It is only half past ten, but most have returned home.
In Covent Garden, the empty tables spoke for themselves.
No big crowds, just small groups of friends, for one last night.
Many presented their weekend plans ahead of the start of the mixing ban.
One group said to me, “We were supposed to come here tomorrow for a birthday, but that can’t happen, so we’re here tonight. ”
Most are resigned to the new rules and restrictions. A teenage girl, with her friends, said: “I saw what is going on, I know why we are doing it.

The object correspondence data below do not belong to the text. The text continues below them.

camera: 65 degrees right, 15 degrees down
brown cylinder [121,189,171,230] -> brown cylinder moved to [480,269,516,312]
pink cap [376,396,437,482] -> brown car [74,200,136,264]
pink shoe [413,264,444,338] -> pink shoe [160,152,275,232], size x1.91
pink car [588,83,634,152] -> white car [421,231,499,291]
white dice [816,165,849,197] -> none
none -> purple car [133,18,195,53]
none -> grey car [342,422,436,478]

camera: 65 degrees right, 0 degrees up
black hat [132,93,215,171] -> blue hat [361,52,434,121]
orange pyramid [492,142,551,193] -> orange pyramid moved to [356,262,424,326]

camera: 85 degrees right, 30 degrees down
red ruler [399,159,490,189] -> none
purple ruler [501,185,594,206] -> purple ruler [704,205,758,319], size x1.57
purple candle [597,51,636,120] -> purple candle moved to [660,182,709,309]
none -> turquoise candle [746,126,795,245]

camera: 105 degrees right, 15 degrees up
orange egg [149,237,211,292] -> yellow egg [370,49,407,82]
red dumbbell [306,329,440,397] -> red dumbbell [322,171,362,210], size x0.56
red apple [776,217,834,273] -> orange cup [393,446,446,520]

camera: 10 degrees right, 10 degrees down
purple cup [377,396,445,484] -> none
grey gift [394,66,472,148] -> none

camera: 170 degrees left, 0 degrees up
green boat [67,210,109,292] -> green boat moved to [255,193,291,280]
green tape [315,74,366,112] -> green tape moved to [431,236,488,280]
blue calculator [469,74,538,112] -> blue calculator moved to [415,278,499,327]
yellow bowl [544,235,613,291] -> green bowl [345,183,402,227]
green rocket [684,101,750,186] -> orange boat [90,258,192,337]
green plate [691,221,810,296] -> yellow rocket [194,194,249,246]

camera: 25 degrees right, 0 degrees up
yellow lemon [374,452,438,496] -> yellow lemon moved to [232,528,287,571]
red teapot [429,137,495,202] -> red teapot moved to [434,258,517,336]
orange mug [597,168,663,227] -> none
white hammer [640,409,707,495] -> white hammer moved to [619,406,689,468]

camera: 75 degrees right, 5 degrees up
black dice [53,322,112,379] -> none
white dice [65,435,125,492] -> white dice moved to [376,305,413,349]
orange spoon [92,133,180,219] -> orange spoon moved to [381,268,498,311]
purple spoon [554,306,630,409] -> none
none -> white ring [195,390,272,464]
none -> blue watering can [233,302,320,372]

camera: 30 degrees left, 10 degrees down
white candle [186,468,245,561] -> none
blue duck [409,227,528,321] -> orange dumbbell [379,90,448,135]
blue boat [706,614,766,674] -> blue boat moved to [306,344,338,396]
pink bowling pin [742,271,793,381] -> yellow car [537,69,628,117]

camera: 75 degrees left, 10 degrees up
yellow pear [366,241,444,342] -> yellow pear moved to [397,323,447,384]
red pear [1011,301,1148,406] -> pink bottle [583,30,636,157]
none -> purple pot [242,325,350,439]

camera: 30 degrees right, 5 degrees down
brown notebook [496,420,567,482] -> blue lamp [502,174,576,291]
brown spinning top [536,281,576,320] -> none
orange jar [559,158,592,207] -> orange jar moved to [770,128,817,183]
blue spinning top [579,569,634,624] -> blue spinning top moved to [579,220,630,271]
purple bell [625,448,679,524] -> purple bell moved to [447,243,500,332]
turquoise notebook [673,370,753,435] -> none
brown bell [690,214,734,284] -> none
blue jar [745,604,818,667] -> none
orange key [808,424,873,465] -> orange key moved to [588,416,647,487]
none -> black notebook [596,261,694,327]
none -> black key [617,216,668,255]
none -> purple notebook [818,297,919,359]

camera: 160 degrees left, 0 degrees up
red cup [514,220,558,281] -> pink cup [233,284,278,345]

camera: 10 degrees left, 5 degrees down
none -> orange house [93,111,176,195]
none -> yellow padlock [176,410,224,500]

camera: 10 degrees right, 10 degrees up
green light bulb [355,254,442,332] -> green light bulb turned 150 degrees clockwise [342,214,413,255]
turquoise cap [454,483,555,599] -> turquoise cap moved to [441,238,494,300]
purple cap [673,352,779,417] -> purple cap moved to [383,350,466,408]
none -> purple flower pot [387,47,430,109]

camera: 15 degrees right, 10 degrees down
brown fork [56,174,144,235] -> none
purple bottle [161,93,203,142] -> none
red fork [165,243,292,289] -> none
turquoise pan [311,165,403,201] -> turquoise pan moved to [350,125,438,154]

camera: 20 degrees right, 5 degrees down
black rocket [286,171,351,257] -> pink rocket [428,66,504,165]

“The problem is, for us, we’re all in college together during the day, and yet we can’t go out together.
His friend said he found it “a bit unnecessary”.
As bars and restaurants can only accommodate groups, they are already starting to count the cost.
At the Frenchies, they served 74 covers per night. That fell when the rule of six started. Upgrading to level 2 means they will only manage around 40.
Chef Victor Avonds tries to stay upbeat, but admits things will be tough. “Before, we were creative, we rebuilt and we saw it in our reservations.
“But we can see for tomorrow that reservations are already dropping. ”
She is afraid for the future, uncertain if customers will continue to come.
And it’s hard to go on, when things seem so fragile.
“Every day you’re like, what’s going to be the next thing, what’s going to happen?” It’s tiring. ”
There is also a feeling among many of these changes will be lasting. Some wonder if further action could be taken if COVID-19 cases continue to rise.